(Yesterday, 02:06 PM)BIAD Wrote:(Yesterday, 01:44 PM)MalevolentTwitch Wrote: I really wish we would stop making this about the weapons being used vs the availability / banning of potential weapons. There's just no such thing as gun violence, or car violence, or knife violence, etc. There is only violence...
I agree with you, but the media can pull a lot more content for their occupation if the acts of violence
are individualised. Not only that, certain penalties from particular law-breaking back-up their need to
refrain from stepping outside of their usual narrative-forming habit.
Take for example the current requirement of stating or not stating the ethnic or religious identity of a suspect.
Does it categorically give the reason why the offence took place or would it leave a viewer/reader to form an
ambiguous opinion? Would such assumptions lead onto speculation and with it, the possibility of stirring
emotions that could lead to further problems?
This isn't reporting in the true sense, anymore, it's a type of low-grade Journalism that whisks the pot
for further content that might be needed as filler to maintain a false excitement around an incident and
hopefully preserve ratings.
A 'Mass Stabbing' will catch the customers' eye more than reporting a number of people were injured
during a train ride and I'm ashamed to say that it's all about grabbing the attention of those customers.

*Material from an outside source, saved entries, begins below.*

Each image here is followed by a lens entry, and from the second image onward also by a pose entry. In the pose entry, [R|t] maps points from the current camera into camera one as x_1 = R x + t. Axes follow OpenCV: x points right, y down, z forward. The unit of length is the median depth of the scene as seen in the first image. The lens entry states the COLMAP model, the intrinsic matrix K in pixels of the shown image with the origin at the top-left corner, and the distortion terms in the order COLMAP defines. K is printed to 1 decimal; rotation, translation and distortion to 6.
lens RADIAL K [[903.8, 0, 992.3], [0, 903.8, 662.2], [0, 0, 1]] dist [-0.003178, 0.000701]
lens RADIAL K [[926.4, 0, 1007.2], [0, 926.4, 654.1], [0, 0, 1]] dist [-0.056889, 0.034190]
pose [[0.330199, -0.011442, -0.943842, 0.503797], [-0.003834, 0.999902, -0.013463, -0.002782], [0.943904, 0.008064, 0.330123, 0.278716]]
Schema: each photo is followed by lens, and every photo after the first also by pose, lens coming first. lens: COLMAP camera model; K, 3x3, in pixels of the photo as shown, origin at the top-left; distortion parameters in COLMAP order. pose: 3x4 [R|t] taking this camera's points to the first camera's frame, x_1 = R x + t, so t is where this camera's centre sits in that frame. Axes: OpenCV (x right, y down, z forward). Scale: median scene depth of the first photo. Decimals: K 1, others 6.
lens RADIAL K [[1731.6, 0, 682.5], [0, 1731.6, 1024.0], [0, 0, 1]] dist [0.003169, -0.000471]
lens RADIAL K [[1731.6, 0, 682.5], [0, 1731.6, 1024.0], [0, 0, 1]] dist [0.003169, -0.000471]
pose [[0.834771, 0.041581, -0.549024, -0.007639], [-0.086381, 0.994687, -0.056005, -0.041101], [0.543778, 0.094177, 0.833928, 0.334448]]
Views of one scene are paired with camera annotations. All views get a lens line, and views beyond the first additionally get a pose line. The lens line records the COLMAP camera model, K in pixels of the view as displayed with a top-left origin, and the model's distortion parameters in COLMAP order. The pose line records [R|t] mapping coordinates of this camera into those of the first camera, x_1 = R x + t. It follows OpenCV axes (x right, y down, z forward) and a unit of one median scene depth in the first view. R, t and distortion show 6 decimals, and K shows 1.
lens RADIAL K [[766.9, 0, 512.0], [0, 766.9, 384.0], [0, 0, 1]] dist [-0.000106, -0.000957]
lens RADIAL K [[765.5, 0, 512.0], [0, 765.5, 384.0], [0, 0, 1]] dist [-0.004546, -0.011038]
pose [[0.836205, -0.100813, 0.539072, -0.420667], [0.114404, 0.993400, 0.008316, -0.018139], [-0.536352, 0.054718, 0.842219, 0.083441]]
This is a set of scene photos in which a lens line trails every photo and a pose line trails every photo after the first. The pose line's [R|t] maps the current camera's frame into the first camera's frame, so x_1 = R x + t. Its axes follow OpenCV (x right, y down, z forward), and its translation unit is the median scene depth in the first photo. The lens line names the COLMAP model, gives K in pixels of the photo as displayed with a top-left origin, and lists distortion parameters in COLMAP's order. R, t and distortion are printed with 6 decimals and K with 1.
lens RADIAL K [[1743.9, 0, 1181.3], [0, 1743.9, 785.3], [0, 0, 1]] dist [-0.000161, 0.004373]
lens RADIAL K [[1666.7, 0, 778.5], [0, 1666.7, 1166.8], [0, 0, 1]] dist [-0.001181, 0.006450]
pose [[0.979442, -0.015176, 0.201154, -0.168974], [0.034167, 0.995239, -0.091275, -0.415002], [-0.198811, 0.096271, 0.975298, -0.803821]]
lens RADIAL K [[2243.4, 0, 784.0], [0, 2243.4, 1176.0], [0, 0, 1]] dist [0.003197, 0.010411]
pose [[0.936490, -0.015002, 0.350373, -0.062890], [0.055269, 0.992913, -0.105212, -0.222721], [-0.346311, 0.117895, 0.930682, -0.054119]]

It began long before Jack The Ripper hit the headlines and will continue until maturity returns (if it was
ever there) to the trade of responsible reporting.
There is a difference though... Calling something a "Mass Stabbing" or a "Mass Shooting" or a "Bombing" when that is what it is, is actually and factually correct. What I am attempting to draw attention to is the flawed idea that the weapon used is somehow more important than the hand that wields it. Yes, I do agree with you about how the days of Walter Cronkite's soothing monotone and just reporting the facts was the exception and not the rule... But there's something darker at work here, lurking in the depths of our inherent internal sociopathies...
Some perverse love child of entitlement and delusion...
I wonder if by becoming more "Civilized" and "Peaceful" and becoming nations of laws and order that have no place for "acceptable" violence within those constraints, we've actually made ourselves more vulnerable to the truly despicable.